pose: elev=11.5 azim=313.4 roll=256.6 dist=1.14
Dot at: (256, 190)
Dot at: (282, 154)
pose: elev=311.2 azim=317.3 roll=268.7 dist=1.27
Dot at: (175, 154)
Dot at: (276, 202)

---*---

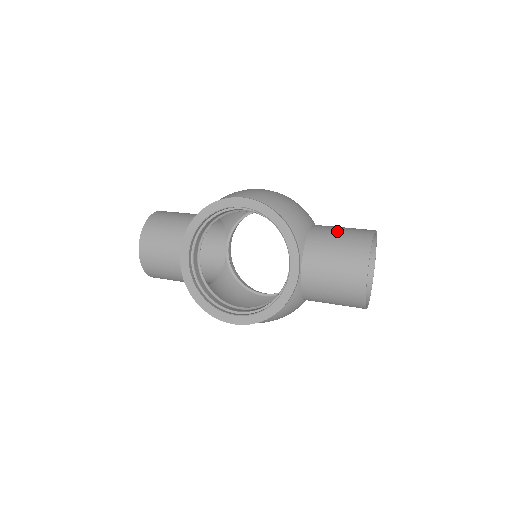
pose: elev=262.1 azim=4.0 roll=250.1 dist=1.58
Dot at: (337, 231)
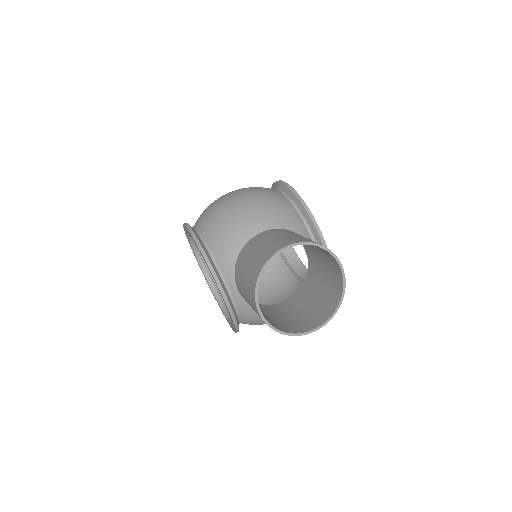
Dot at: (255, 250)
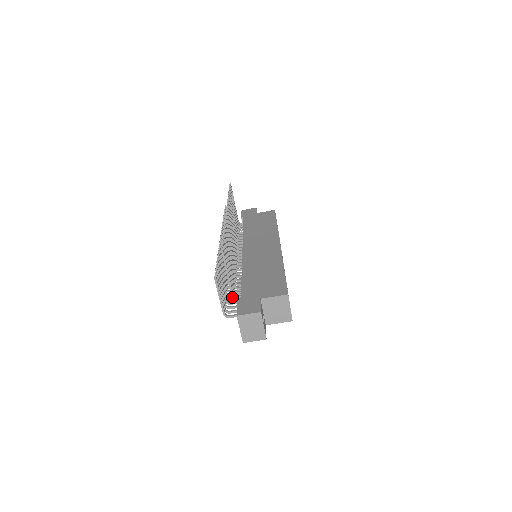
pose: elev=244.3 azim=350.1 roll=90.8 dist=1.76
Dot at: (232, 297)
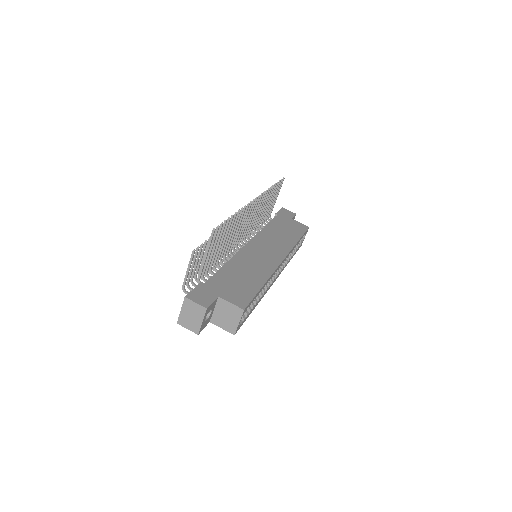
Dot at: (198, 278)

---*---

Rewrite the entries from the line with "pose: elev=262.1 azim=4.0" up to and including the line with "Dot at: (198, 278)", putting "view" wherever "pose" appears and leaving everything else unchanged. Leave the pictures out.

The result —
view: elev=262.1 azim=4.0 roll=250.1 dist=1.58
Dot at: (337, 231)
Dot at: (255, 250)
view: elev=244.3 azim=350.1 roll=90.8 dist=1.76
Dot at: (232, 297)
Dot at: (198, 278)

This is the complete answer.